On a strict EPS basis, the company expects diluted EPS growth of 10%-15% in 2022. The current price-to-earnings ratio is 10, which means the share price is around $67-70 per share. However, the company’s historical P/E ratio is much higher, averaging between 15-20. This implies a share price between $100 and $105.
Now, valuations based on average and historical P/E ratios have some serious flaws. Therefore, valuing on this basis alone is dangerous. However, combined with the above points about the company’s valuation, a stock value of around $65 would be sufficient. All in all, at the current price of $63, the market appears to be pricing in a 10%-15% increase. If you’re long-term, this shouldn’t matter because this is a very well-run company that will create alpha for generations of shareholders.
Sleep Number is a cash cow that generates growing revenue and reinvests its earnings at impressive rates of return. In turn, the company is following a strong strategy of deploying its capital into a model to improve its existing assets and generate new assets that are growing at such a high rate.
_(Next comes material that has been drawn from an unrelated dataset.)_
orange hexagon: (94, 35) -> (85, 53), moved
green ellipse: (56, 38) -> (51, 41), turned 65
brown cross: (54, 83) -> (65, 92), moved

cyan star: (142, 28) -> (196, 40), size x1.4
It’s a viable long-term strategy that could quickly turn this small-cap company into a mega-giant.
With a market cap of just $1.4 billion and a projected market share of 8% in 2019, the company has plenty of room to grow in the sleep wellness industry, which the company reported to be worth more than $30 billion in 2020. With this ongoing strategy, the company can quickly become a market leader and contribute to the continued growth of the industry, resulting in long-term profitability and shareholder returns for future generations.